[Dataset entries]
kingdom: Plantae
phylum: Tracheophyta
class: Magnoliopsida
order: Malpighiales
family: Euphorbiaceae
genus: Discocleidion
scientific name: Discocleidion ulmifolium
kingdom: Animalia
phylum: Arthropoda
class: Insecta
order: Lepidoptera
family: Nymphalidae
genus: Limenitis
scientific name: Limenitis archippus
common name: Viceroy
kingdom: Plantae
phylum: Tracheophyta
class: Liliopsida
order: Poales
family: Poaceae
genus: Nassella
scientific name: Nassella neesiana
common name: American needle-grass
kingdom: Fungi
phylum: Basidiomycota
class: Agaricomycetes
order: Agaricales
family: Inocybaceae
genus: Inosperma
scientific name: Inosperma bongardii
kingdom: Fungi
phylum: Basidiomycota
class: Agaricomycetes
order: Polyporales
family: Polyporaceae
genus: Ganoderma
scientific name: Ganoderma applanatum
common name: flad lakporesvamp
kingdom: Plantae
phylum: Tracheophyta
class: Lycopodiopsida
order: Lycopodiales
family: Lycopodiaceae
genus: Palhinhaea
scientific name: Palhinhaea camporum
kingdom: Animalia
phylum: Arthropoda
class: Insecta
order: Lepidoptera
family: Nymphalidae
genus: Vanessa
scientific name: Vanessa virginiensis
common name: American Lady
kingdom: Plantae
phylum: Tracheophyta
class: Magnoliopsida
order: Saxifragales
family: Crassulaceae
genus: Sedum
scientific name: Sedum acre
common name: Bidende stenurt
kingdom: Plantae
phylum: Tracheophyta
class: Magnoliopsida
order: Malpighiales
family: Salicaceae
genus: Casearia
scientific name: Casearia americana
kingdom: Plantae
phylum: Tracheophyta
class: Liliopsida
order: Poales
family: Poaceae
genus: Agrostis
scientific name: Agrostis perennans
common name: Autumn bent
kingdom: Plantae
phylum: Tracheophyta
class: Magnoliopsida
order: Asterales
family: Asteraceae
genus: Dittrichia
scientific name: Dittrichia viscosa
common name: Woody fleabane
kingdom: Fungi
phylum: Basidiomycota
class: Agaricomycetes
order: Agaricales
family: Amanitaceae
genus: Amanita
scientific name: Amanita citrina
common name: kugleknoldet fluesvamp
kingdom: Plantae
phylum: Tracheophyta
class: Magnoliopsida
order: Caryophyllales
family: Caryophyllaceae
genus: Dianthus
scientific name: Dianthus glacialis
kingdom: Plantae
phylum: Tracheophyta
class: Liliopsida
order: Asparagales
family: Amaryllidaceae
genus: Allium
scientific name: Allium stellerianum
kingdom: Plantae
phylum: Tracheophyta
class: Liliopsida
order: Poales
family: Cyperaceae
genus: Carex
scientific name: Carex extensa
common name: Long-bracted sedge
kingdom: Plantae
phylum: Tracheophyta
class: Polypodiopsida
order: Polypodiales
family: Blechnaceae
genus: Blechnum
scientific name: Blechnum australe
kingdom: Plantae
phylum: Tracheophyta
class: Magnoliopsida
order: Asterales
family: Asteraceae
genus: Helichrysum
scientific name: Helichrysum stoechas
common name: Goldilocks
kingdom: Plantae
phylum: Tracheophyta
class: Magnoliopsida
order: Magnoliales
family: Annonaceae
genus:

→ Exercise aim
Rewrite every line of the rows above, changing each "common name" to "vernacular name" and leaving everything else the same.

→ Final result
kingdom: Plantae
phylum: Tracheophyta
class: Magnoliopsida
order: Malpighiales
family: Euphorbiaceae
genus: Discocleidion
scientific name: Discocleidion ulmifolium
kingdom: Animalia
phylum: Arthropoda
class: Insecta
order: Lepidoptera
family: Nymphalidae
genus: Limenitis
scientific name: Limenitis archippus
vernacular name: Viceroy
kingdom: Plantae
phylum: Tracheophyta
class: Liliopsida
order: Poales
family: Poaceae
genus: Nassella
scientific name: Nassella neesiana
vernacular name: American needle-grass
kingdom: Fungi
phylum: Basidiomycota
class: Agaricomycetes
order: Agaricales
family: Inocybaceae
genus: Inosperma
scientific name: Inosperma bongardii
kingdom: Fungi
phylum: Basidiomycota
class: Agaricomycetes
order: Polyporales
family: Polyporaceae
genus: Ganoderma
scientific name: Ganoderma applanatum
vernacular name: flad lakporesvamp
kingdom: Plantae
phylum: Tracheophyta
class: Lycopodiopsida
order: Lycopodiales
family: Lycopodiaceae
genus: Palhinhaea
scientific name: Palhinhaea camporum
kingdom: Animalia
phylum: Arthropoda
class: Insecta
order: Lepidoptera
family: Nymphalidae
genus: Vanessa
scientific name: Vanessa virginiensis
vernacular name: American Lady
kingdom: Plantae
phylum: Tracheophyta
class: Magnoliopsida
order: Saxifragales
family: Crassulaceae
genus: Sedum
scientific name: Sedum acre
vernacular name: Bidende stenurt
kingdom: Plantae
phylum: Tracheophyta
class: Magnoliopsida
order: Malpighiales
family: Salicaceae
genus: Casearia
scientific name: Casearia americana
kingdom: Plantae
phylum: Tracheophyta
class: Liliopsida
order: Poales
family: Poaceae
genus: Agrostis
scientific name: Agrostis perennans
vernacular name: Autumn bent
kingdom: Plantae
phylum: Tracheophyta
class: Magnoliopsida
order: Asterales
family: Asteraceae
genus: Dittrichia
scientific name: Dittrichia viscosa
vernacular name: Woody fleabane
kingdom: Fungi
phylum: Basidiomycota
class: Agaricomycetes
order: Agaricales
family: Amanitaceae
genus: Amanita
scientific name: Amanita citrina
vernacular name: kugleknoldet fluesvamp
kingdom: Plantae
phylum: Tracheophyta
class: Magnoliopsida
order: Caryophyllales
family: Caryophyllaceae
genus: Dianthus
scientific name: Dianthus glacialis
kingdom: Plantae
phylum: Tracheophyta
class: Liliopsida
order: Asparagales
family: Amaryllidaceae
genus: Allium
scientific name: Allium stellerianum
kingdom: Plantae
phylum: Tracheophyta
class: Liliopsida
order: Poales
family: Cyperaceae
genus: Carex
scientific name: Carex extensa
vernacular name: Long-bracted sedge
kingdom: Plantae
phylum: Tracheophyta
class: Polypodiopsida
order: Polypodiales
family: Blechnaceae
genus: Blechnum
scientific name: Blechnum australe
kingdom: Plantae
phylum: Tracheophyta
class: Magnoliopsida
order: Asterales
family: Asteraceae
genus: Helichrysum
scientific name: Helichrysum stoechas
vernacular name: Goldilocks
kingdom: Plantae
phylum: Tracheophyta
class: Magnoliopsida
order: Magnoliales
family: Annonaceae
genus:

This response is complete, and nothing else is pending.